Facebook ha già in passato negato di poter ascoltare le conversazioni degli utenti senza la loro autorizzazione, ma in questo caso non è necessario fare affidamento sulle dichiarazioni delle piattaforme. L’intercettazione di una simile mole di conversazioni non è solo vietata dai principali regolamenti sulla privacy (ad esempio quello europeo), ma rappresenterebbe anche un’operazione piuttosto costosa per le stesse aziende, dal momento che la quantità di dati da gestire sarebbe 33 volte superiore a quella attuale, come aveva spiegato nel 2017 a Wired un ex product manager di Facebook.
Senza contare che l’ascolto delle conversazioni non potrebbe mai passare inosservato agli occhi dell’utente, dal momento che richiederebbe l’attivazione costante del microfono e di conseguenza un vistoso calo della batteria dello smartphone. L’ipotesi è stata smentita empiricamente nel 2018 dai ricercatori della Northeastern University e nel 2019 da Wandera, un’azienda britannica specializzata in sicurezza informatica che ha lasciato degli smartphone (iOs e Android) in una stanza con degli annunci relativi ad alimenti per animali in radiodiffusione. Nonostante sui cellulari fossero installate alcune tra le app più note (Facebook, Chrome, Amazon) e fornite tutte le autorizzazioni possibili (gps, accesso al microfono e alla rubrica), i ricercatori non avevano rilevato alcun annuncio di cibo per animali.
Perché allora ci sembra di essere continuamente ascoltati per fini commerciali? In realtà la sensazione è assolutamente comprensibile, dal momento che le piattaforme possiedono una mole enorme di dati sulle nostre scelte, informative e di consumo.

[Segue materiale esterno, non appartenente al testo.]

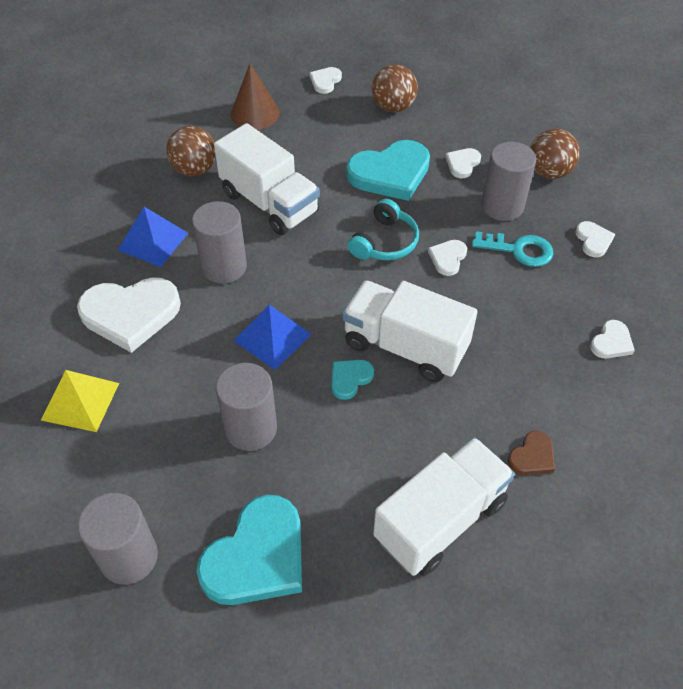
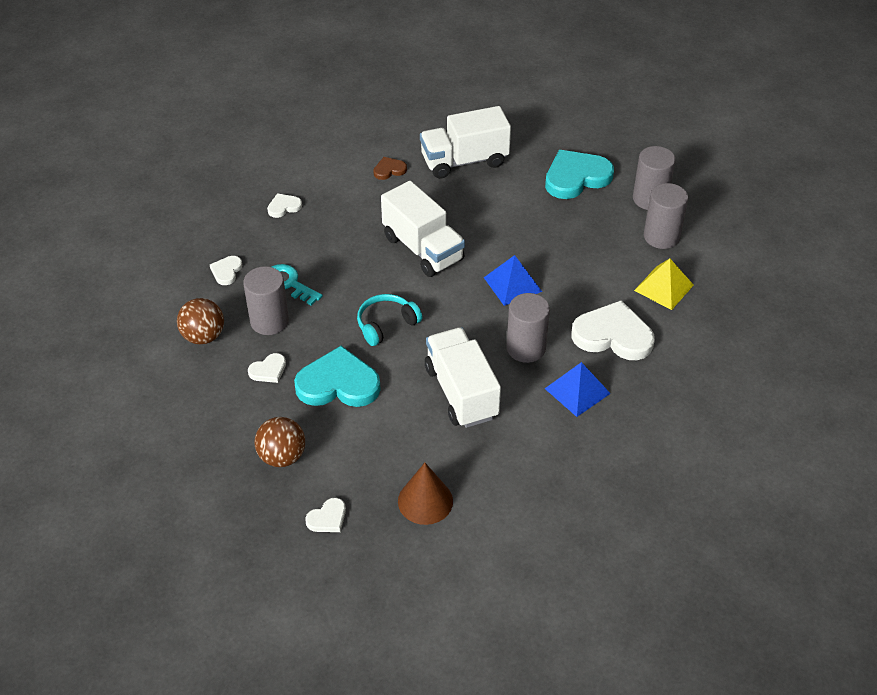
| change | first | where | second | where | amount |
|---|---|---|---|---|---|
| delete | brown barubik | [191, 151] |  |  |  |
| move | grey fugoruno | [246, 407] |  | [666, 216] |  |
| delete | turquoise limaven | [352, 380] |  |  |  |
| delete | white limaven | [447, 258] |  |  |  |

Facebook (così come Instagram) è ad esempio in grado di tracciare le attività dell’utente anche su siti diversi dalla stessa piattaforma social ed è in grado di geolocalizzare chi utilizza l’app per smartphone. Ciò vuol dire che le inserzioni proposte dalla piattaforma tengono conto dei nostri comportamenti su internet (cosa abbiamo letto, quali prodotti abbiamo visualizzato) per proporre cose simili a quelle che abbiamo visto, provando addirittura a prevedere i nostri comportamenti d’acquisto attraverso algoritmi.
Ma non solo. Facebook è anche in grado di sapere quando due utenti sono presenti nello stesso luogo – perché ad esempio condividono la stessa rete wi-fi – e in questo caso proporrà ad un utente gli annunci creati su misura per il suo interlocutore. Ci sembrerà così di essere ascoltati, ma stiamo invece semplicemente venendo a contatto con gli interessi dei nostri amici, che avranno probabilmente effettuato ricerche su internet basate su quegli interessi.
Insomma, non tutte le coincidenze sono spiegabili utilizzando le informazioni in nostro possesso – anche perché le informazioni pubbliche circa l’utilizzo dei dati nelle grandi piattaforme sono incomplete – ma il meccanismo è chiaro: ci sono buone probabilità che gli esseri umani sviluppino i propri interessi attraverso ricerche su Internet e venendo a contatto con gli interessi della propria cerchia di amici e famigliari. In entrambi i casi, le pubblicità profilate hanno a disposizione abbastanza dati per fornirci consigli d’acquisto basati sulle nostre ricerche e su quelle dei nostri interlocutori. Dunque, il nostro smartphone non ci ascolta, ma la realtà non è molto più rassicurante di così.